## Problem statement
Gather the lines below that include the string "GenerationSoftware", copying each in full.

====== Information given

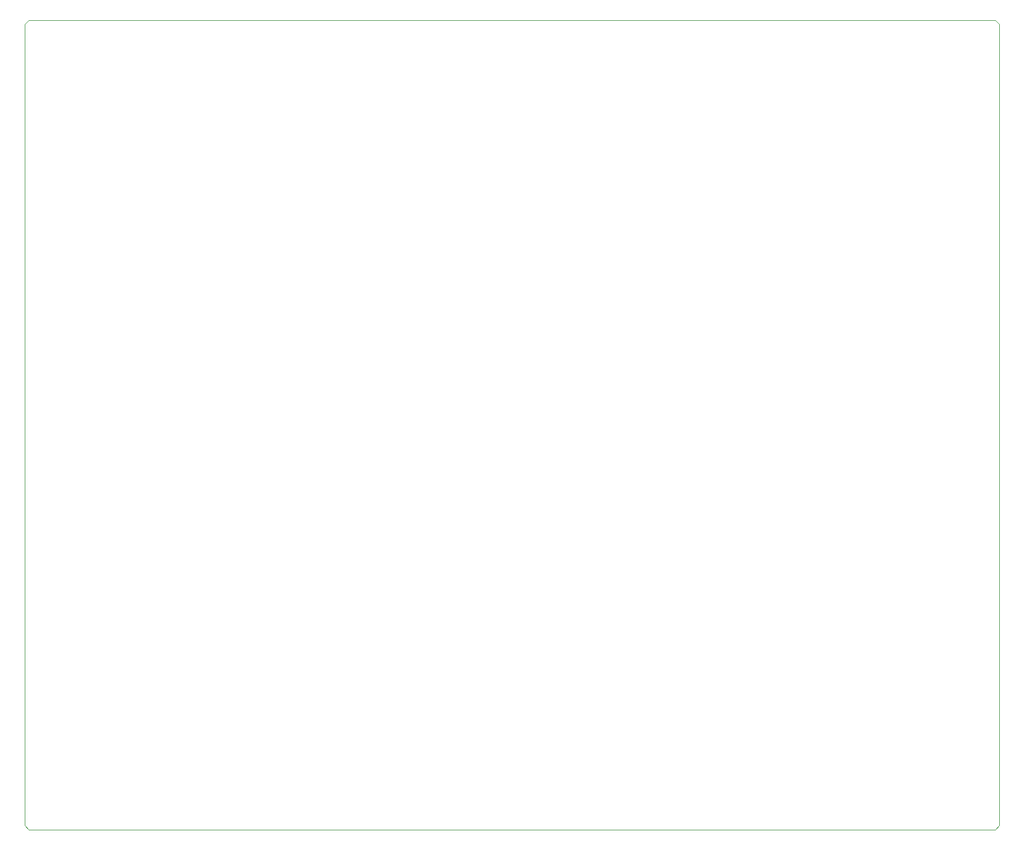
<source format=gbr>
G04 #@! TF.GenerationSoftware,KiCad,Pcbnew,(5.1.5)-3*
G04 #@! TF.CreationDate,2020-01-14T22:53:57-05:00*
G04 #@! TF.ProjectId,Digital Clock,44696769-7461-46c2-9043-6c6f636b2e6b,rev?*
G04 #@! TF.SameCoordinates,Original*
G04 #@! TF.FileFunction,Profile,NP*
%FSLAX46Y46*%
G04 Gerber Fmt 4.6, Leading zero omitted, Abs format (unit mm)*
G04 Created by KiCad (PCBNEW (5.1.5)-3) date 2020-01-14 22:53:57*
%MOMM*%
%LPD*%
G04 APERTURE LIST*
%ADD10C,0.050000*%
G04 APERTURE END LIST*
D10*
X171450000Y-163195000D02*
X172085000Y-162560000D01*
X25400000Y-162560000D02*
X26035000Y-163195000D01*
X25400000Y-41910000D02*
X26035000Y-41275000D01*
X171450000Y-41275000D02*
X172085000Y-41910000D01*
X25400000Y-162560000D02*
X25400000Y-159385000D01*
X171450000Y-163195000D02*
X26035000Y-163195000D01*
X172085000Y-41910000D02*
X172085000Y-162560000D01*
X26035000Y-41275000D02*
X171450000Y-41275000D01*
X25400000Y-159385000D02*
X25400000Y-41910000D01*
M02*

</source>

============
====== Information given

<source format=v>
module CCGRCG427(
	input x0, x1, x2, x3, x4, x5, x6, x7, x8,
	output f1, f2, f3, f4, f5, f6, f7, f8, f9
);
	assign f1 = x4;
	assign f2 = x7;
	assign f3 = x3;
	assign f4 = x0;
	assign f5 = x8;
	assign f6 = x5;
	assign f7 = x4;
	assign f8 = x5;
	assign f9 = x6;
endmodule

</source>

============
====== Information given

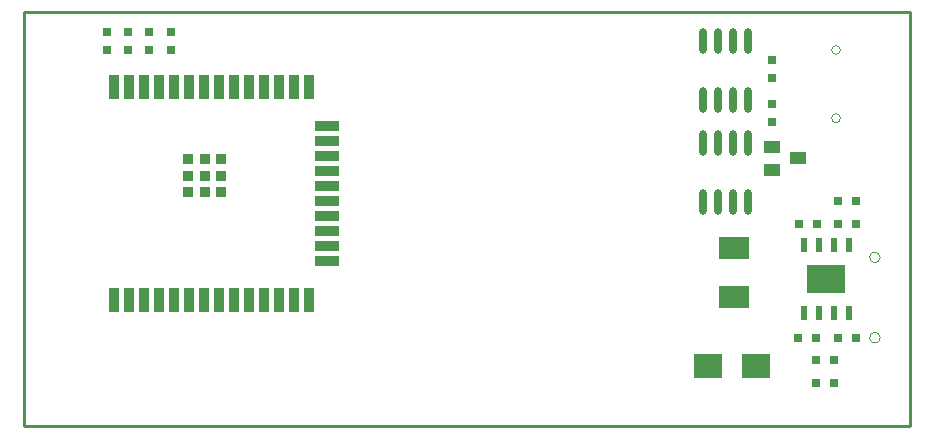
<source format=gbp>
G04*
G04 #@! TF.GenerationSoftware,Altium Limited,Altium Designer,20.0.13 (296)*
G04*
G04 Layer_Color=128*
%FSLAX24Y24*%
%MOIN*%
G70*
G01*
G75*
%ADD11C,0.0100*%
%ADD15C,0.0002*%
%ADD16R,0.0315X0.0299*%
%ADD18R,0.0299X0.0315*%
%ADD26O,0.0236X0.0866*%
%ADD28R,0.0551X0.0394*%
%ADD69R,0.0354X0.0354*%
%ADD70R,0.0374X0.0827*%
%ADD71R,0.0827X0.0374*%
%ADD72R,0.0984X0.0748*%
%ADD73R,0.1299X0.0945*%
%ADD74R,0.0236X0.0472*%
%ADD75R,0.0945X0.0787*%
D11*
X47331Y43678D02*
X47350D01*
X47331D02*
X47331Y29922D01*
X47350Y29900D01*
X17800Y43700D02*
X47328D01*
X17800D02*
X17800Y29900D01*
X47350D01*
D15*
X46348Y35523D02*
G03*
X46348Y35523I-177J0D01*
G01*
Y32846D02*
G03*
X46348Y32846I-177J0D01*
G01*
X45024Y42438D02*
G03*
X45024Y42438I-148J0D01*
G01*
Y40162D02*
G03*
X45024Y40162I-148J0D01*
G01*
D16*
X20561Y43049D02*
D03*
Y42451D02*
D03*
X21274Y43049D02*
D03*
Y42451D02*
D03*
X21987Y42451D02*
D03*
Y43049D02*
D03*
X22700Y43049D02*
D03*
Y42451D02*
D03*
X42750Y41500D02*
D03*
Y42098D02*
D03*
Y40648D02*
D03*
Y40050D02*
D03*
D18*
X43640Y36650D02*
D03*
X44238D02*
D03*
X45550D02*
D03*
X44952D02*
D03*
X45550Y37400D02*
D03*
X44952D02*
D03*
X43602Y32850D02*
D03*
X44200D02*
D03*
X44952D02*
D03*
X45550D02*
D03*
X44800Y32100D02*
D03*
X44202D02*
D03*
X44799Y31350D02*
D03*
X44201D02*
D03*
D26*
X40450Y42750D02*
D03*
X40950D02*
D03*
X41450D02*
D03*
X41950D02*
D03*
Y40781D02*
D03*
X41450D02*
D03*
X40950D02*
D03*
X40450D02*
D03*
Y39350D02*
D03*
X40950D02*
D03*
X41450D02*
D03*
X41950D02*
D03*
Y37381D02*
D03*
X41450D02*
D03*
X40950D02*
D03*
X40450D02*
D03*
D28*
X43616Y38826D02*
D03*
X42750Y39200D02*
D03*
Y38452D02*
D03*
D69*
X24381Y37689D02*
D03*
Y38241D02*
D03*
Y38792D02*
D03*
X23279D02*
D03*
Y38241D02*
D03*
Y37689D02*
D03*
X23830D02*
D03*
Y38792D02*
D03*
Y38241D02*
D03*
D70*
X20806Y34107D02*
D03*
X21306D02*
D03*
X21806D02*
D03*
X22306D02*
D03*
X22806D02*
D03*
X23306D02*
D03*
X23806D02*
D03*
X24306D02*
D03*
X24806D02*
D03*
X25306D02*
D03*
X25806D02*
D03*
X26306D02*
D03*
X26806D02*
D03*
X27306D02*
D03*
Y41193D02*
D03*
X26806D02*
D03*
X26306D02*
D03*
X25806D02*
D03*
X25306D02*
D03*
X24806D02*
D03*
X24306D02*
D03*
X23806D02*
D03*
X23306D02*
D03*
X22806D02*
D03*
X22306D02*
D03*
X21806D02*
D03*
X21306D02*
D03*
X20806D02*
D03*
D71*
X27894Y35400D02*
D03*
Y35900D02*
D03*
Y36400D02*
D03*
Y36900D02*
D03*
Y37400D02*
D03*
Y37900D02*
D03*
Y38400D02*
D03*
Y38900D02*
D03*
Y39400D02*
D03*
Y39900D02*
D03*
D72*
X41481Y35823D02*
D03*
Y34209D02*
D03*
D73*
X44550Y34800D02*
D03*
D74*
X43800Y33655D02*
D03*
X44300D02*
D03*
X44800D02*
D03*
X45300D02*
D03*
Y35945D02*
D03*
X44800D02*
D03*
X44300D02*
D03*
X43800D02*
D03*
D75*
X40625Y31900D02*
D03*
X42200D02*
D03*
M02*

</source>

============

## Response below
G04 #@! TF.GenerationSoftware,KiCad,Pcbnew,(5.1.5)-3*
G04 #@! TF.GenerationSoftware,Altium Limited,Altium Designer,20.0.13 (296)*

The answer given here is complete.